Thank You Mr. Lynch

My first year out of high school I left Seattle to attend college halfway across the country in Northfield, Minnesota. It was a beautiful place: The Autumn leaves – a fireworks show; the town – a Midwest jewel; the campus (otherwise know as “The Hill,”) – immaculate.

And something about it freaked me out. Standing on top of the campus hill – overlooking the flat farmland that stretched on forever – I was struck with a creeping sense of reverse vertigo. So much flat – so much sky. No mountains or mist or fog or colossal moss-laden old growth trees to insulate against the void. Standing there as the first wind-chilled kiss of winter grazed my cheek, I realized: I missed Washington. I missed home.

Fortunately, that Fall, David Lynch’s Twin Peaks was in full swing on network television and for an hour each week, I could return home by tuning in. The first reverberating chord of Angelo Badalamenti’s opening music started it. The subsequent images sealed the deal: A thrush in an evergreen tree; sawmills; Mt. Si looming in the mist; snowflakes drifting into the thunder of Snoqualmie Falls; the rain soaked, murky, coffee-colored river. Ahh… Washington… Home.

Motion pictures are powerful. They bring us to an immediate emotional place that in our everyday lives may take years or a lifetime to fully understand or express. Mr. Lynch’s show brought me to the starting point of an emotional understanding of my own. I’m not representing here that I fully understand all his work – (or any of it necessarily) – but man – the man can make a mood – and that’s powerful in and of itself. And the mood he made for me in that Twin Peaks opener was made in Washington. Any setting, mood or palette in a filmmaker’s imagination can be found inside this state: The soft rolling hills of the Palouse draped in a sunrise; the craggy spires of the North Cascades in crimson alpenglow; the metropolitan steel, smart neighborhood feel and impossibly gauzy light of Seattle.

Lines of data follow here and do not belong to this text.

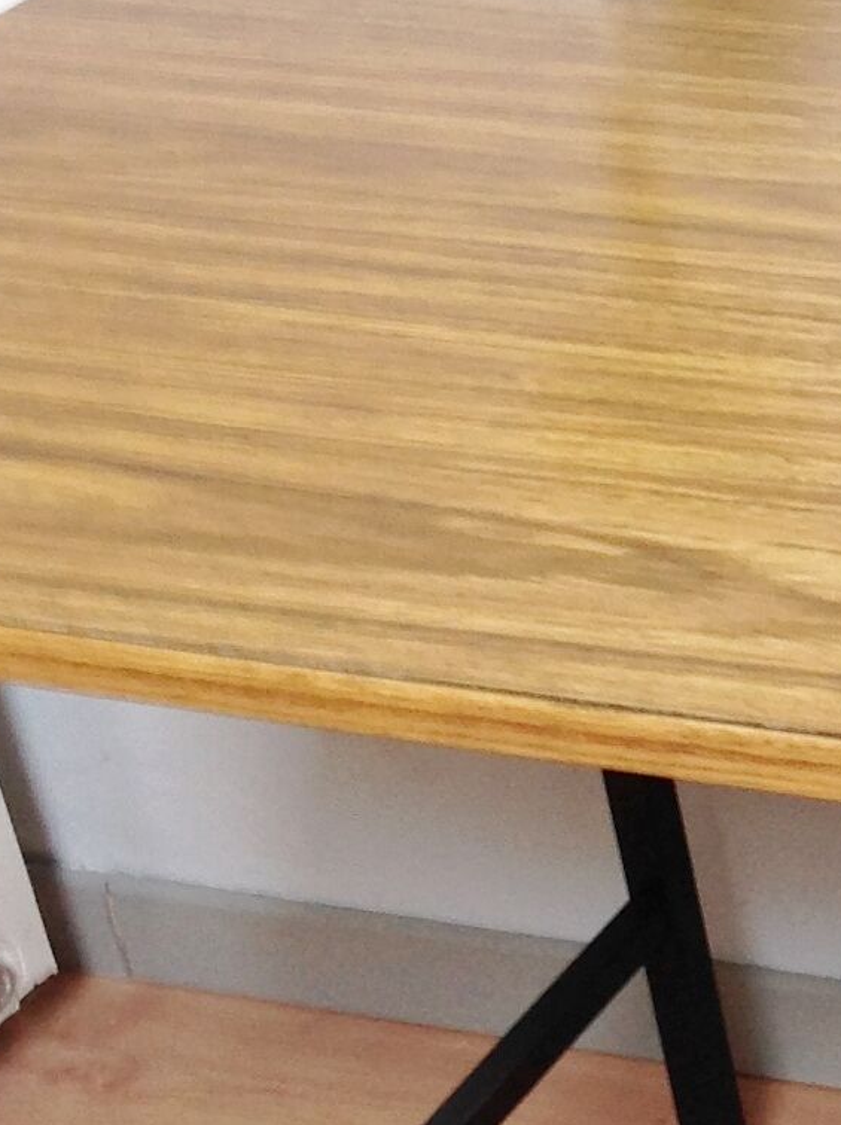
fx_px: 3896
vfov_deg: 16.4
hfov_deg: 11.6
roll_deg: +6.4
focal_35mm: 120
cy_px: 534
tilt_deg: -27.8
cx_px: 1374
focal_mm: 4.28
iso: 50
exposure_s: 1/24
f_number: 2.4
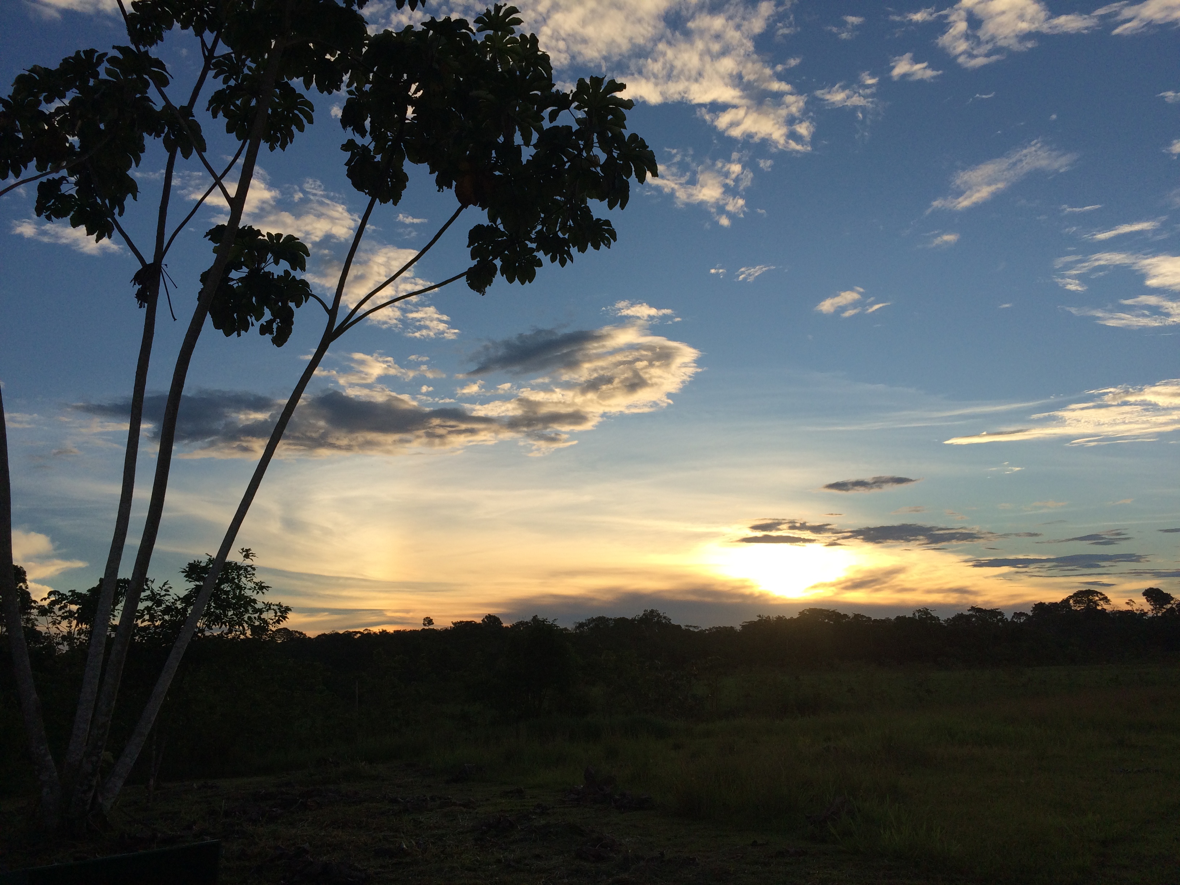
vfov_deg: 48.2
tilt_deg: +11.7
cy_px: 442
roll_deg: +0.5
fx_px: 989
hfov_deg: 61.7
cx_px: 590
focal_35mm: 29
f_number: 2.2
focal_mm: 4.15
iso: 32
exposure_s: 1/1953
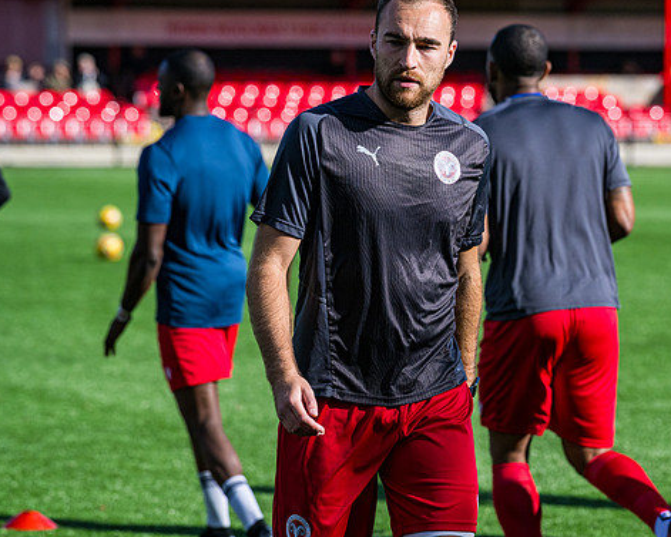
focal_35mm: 209
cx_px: 432
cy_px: 240
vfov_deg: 7.4
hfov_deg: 9.2
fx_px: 4151
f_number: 4
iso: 400
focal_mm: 135
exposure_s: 1/6400
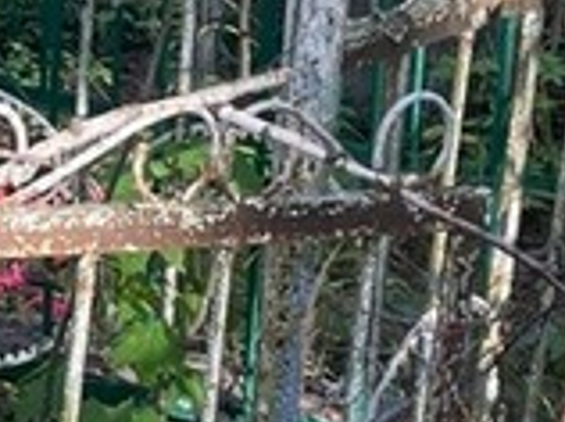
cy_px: 279
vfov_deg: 8.8
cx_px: -282
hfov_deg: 11.2
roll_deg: -2.6
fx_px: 2754
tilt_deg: -12.2
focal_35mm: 169
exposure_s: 1/121
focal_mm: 4.2
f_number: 1.6
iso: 50
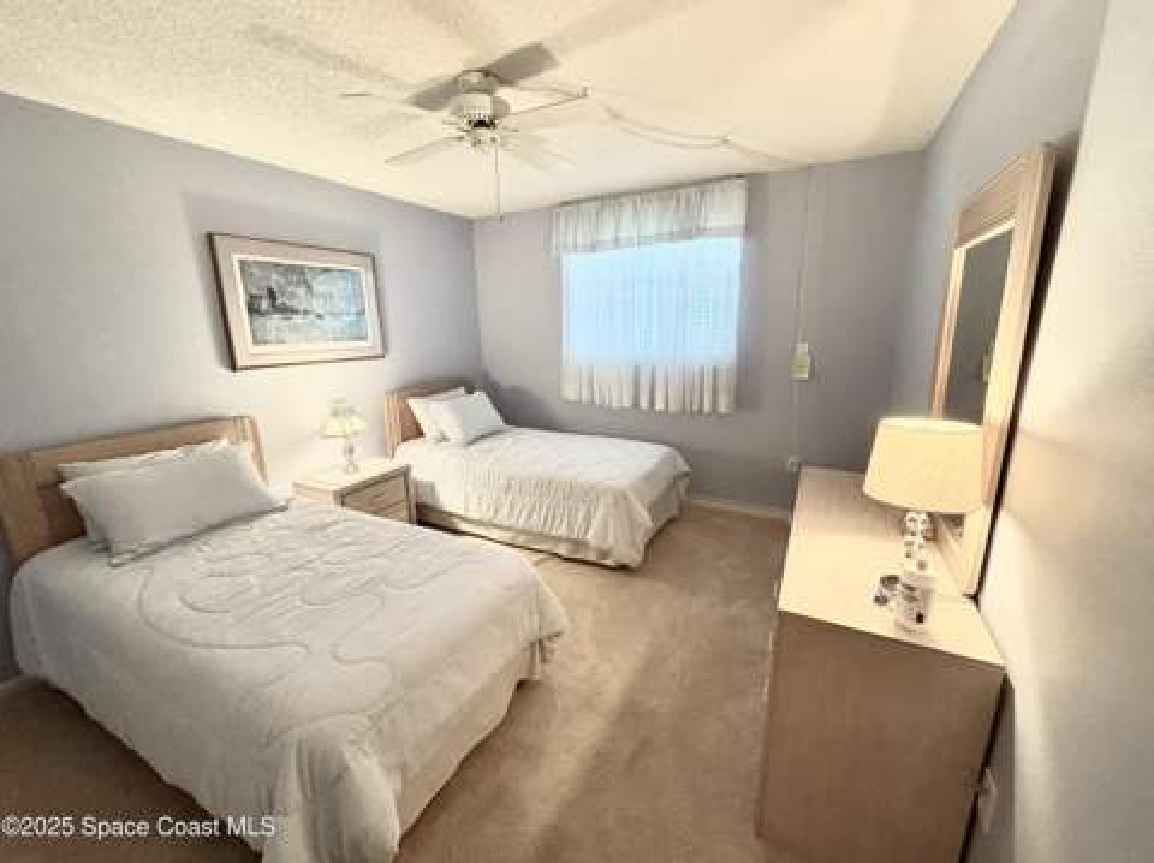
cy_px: 432
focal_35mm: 14
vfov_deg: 85.6
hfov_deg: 102.1
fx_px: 466
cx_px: 577
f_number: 2.2
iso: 400
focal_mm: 2.22
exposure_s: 1/60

That’s where I live now. Back home in Seattle, where I work as a writer and director. Today, it’s raining outside. Not the soft, misty rain we see for much of the winter – but a real, hard, clean rain. The wind is moving the dark Evergreens slowly in a January dance. The light is platinum in the west. My old black and white dog sleeps under the golden lamplight by this writing desk. On top of the desk sits a script I’ve worked on for some time. Inside the script are rivers full of salmon – and mist in the mountains and colossal moss-draped trees draped in gauzy light.

A mood is a powerful thing. Thank you Mr. Lynch.